By Holly Wise Sun-News Bureau Chief
Posted: 02/20/2009 01:00:00 AM MST
SILVER CITY — A second bobcat in the region has tested positive for rabies, the New Mexico Department of Health reported Thursday afternoon.
The bobcat was discovered dead just east of Lake Roberts on Feb. 11 and was confirmed rabies positive Thursday.
A sample of the bobcat was sent to the Center for Disease Control to determine if the strain of rabies is viral and if "it can be passed from bobcat to bobcat," said Chris Minnick, New Mexico Department of Health public information officer.
The bobcat was the second rabid bobcat found within five days. The first bobcat attacked an unvaccinated dog in Mimbres on Feb. 6 and was confirmed rabies positive on Feb. 11. The bobcat was shot by the landowner.
"It's unusual to see these kinds of cases," said Minnick.
According to state Public Health Veterinarian Dr.
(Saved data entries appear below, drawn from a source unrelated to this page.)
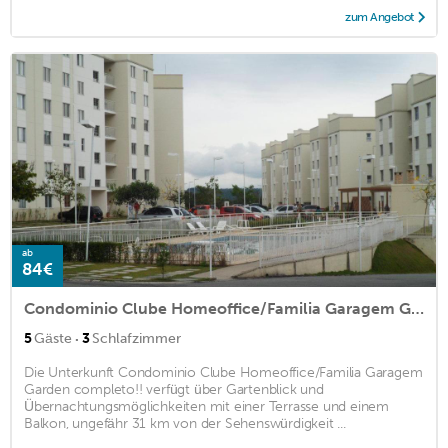
zum Angebot
ab
84€
Condominio Clube Homeoffice/Familia Garagem Garden completo!!
·
5
Gäste
3
Schlafzimmer
Die Unterkunft Condominio Clube Homeoffice/Familia Garagem
Garden completo!! verfügt über Gartenblick und
Übernachtungsmöglichkeiten mit einer Terrasse und einem
Balkon, ungefähr 31 km von der Sehenswürdigkeit ...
Paul Ettestad, the bobcats were most likely infected by rabid foxes.
New Mexico Game and Fish Wildlife Conservation Officer John Armijo said he and his staff have held discussions on the prevention of rabies in foxes and bobcats, but have not yet come to any conclusions.
"We haven't come up with anything affirmative yet," he said.
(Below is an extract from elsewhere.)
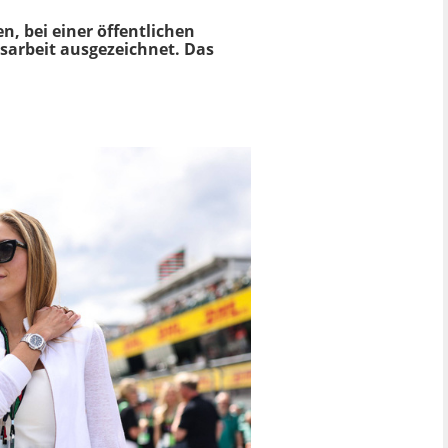
n, bei einer öffentlichen
gsarbeit ausgezeichnet. Das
Armijo said he wasn't alarmed by the two rabid bobcats.
"Obviously, rabies has been around for awhile," he said. "It's a lot more prevalent right now" due to the large number of animals.
Two foxes in Grant County have tested positive for rabies in 2009. Last year there were 28 cases of rabies in New Mexico, including 18 foxes and one dog in the southwestern area of New Mexico. There were 14 foxes and one dog with rabies in Grant County, two foxes in Catron County and one fox in Sierra and Hidalgo counties, according to the Department of Health.
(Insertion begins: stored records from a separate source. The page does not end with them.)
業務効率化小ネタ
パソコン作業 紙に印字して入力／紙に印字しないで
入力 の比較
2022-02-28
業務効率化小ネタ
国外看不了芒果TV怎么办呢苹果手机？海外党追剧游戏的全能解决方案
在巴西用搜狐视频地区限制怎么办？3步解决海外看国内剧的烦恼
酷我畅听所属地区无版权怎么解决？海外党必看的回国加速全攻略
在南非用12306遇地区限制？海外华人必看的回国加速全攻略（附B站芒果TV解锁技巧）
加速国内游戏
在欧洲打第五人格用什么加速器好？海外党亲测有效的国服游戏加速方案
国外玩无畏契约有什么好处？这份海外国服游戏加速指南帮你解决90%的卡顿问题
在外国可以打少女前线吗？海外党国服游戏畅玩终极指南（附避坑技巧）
Rabid foxes have been a problem for decades in Arizona, but were first detected in New Mexico in the Glenwood area of Catron County in 2007.
"Grant County residents need to be vigilant in their efforts to prevent rabies from affecting their families and their pets." Ettestad said in a prepared statement. "Rabies is a fatal disease that can be prevented with vaccination, but not cured once it has been diagnosed."